“Mr. President, you live in a big country: wide and long with friendly neighbors and oceans. The distance of your journey from Honolulu to Washington, DC is 4,835 miles – 25% farther than the distance from Tel Aviv to Tehran. Even from Los Angeles to Washington is 2,308 miles. From our southern tip in Eilat to Metullah in the north is 298 miles – just about Washington, DC to New York. Jerusalem to Tel Aviv is 37 miles – although it feels longer in traffic. From Gaza City to Sderot – 3 miles.
“The United States is big and Israel is small. You go to war in Iraq and Afghanistan. We do not “go” to war any more; war comes to us — in the form of rockets and missiles. Abut ½ of 1% of Americans serve in the American armed forces. More than 75% of Israeli high school graduates serve before college and most of them then serve for years in the reserve forces. World War II killed 0.307% of all Americans based on 1940 population numbers. In 1933, approximately 9.5 million Jews lived in Europe; 1.7% of the total European population, but more than 60% of the world’s Jews. So the Holocaust killed almost 2/3 of the Jews living in Europe, and about 39% of world Jewry.
“There are a lot of you and not so many of us. America is a young country. Your founding documents are no more than 300 years old and what you’ve built – with the exception of the Twin Towers – you’ve kept as long as you’ve wanted it. You have Harvard, Gadsby’s Tavern, Elfreth’s Alley, towns, cities and farms. Our founding document is more than 3,000 years old and we’d already lost our First and Second Temples while Jesus was still a living memory. Within today’s living memory, we lost schools, synagogues, libraries, homes, businesses and the graves of our fathers in Europe, the Middle East and North Africa.
“You have; we had, we lost, we built, we lost and we rebuilt in our ancient homeland. You know that, so why am I telling you this?
“Because it informs everything you do and everything we do. The lesson we draw from your history is that in the 1930s it was Czechoslovakia, not the United States that disappeared. After the American withdrawal from Vietnam, it was Cambodians, not Americans who died. President Clinton said the absence of U.S. intervention in Rwanda was a mistake – but it was Rwandans, not Americans who died.
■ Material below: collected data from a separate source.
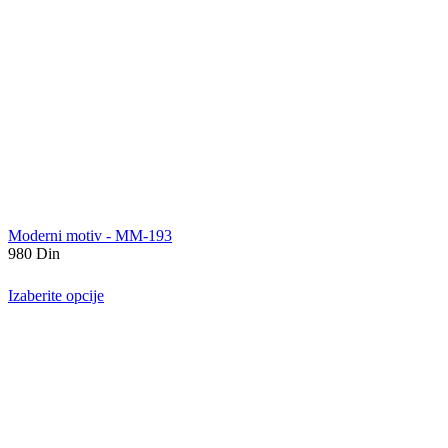
Moderni motiv - MM-193
980
Din
Izaberite opcije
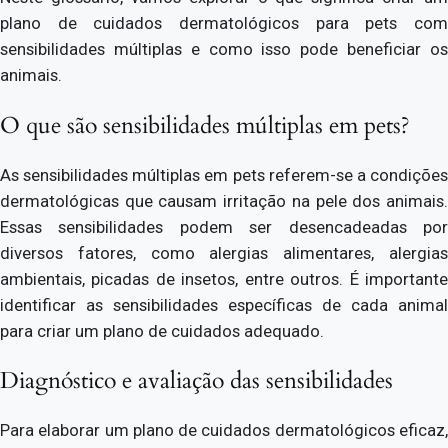
plano de cuidados dermatológicos para pets com
sensibilidades múltiplas e como isso pode beneficiar os
animais.
O que são sensibilidades múltiplas em pets?
As sensibilidades múltiplas em pets referem-se a condições
dermatológicas que causam irritação na pele dos animais.
Essas sensibilidades podem ser desencadeadas por
diversos fatores, como alergias alimentares, alergias
ambientais, picadas de insetos, entre outros. É importante
identificar as sensibilidades específicas de cada animal
para criar um plano de cuidados adequado.
Diagnóstico e avaliação das sensibilidades
Para elaborar um plano de cuidados dermatológicos eficaz,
“We appreciated hearing you say that you share our understanding of Iran as a threat and hearing you say that a nuclear-armed Iran is unacceptable to you. But the lesson of our history is that small people in small spaces do not have the luxury of being wrong the first time and regrouping to get it right. At the moment of peril, we will have one shot at protecting ourselves, and only one.”